Line two large baking sheets with paper towels and set cooling racks on top.  Fit a pastry bag with a 1/4-inch tip and fill with Nutella.  Place the vanilla sugar in a pie plate or shallow bowl. 

Fill your deep fryer with 3 inches of oil and heat until the oil has reached 365 degrees F.  Once the oil has come to temperature, drop the donuts into the oil gently, working with 3 to 4 at a time.  Cook the donuts for 1 minute, then flip, and cook on the opposite side for another minute.  

Transfer the donuts to the vanilla sugar and toss to coat.  Set them on the cooling racks to cool slightly before filling them.  To fill, I used the narrow end of a spoon to punch a small hole into the center of the donut, but you could easily use a chopstick instead.  Then, I stuck the end of my pastry bag into the hole and filled them with about 1 teaspoon of Nutella.  If you have one of those fancy cupcake injectors, you can use that instead, just make sure the tip is not overly large. 
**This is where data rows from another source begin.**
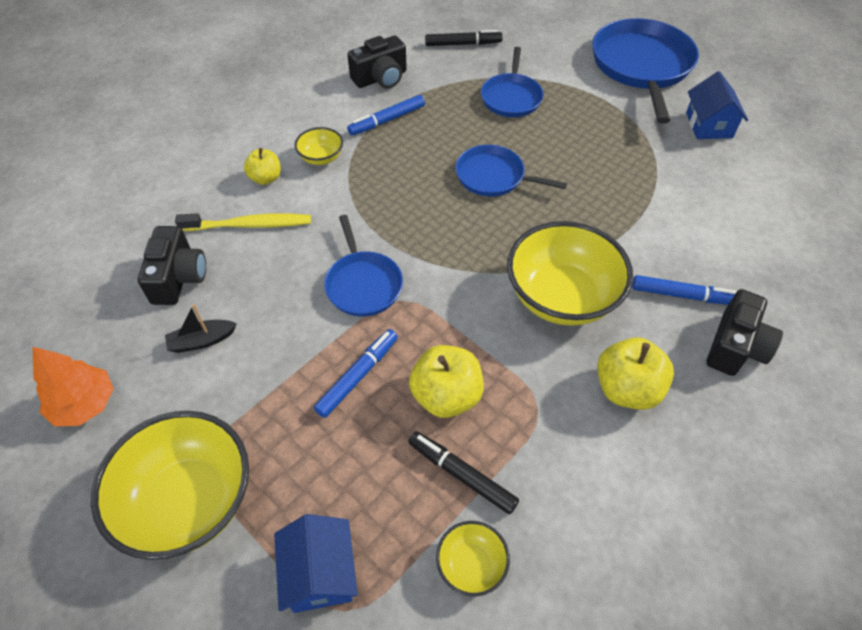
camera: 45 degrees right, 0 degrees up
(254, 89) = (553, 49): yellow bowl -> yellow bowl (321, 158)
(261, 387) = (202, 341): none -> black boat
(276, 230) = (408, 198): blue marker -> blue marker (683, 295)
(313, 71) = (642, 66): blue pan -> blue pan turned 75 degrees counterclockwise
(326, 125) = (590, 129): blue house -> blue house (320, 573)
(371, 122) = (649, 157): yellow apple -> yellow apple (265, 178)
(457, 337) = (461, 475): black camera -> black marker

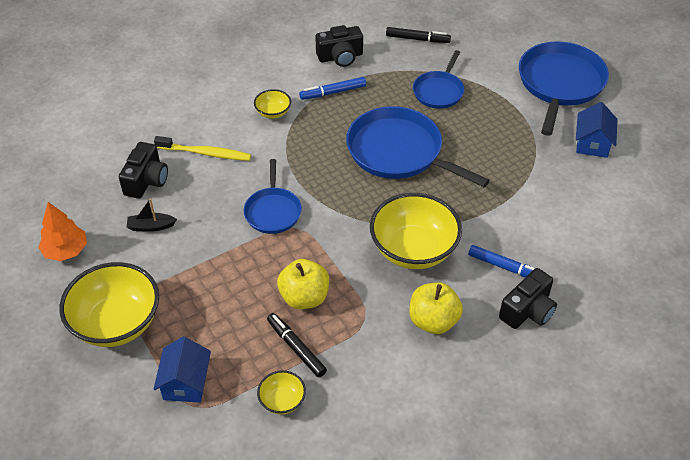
camera: 15 degrees right, 5 degrees down
(265, 178) = (227, 121): yellow apple -> none
(358, 376) = (248, 271): blue marker -> none
(494, 176) = (399, 152): blue pan -> blue pan, size x1.75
These donuts are best served warm with many cups of coffee and good conversation.  Enjoy! 

*Vanilla sugar is very easy to make, and is a wonderful way to use up empty vanilla bean pods that we would typically discard!  Just stick two or three beans into 2 cups of sugar and store in an airtight container.  Allow the sugar to sit for about a month before using.  This will give the sugar plenty of time to soak up the delicate flavors of the beans.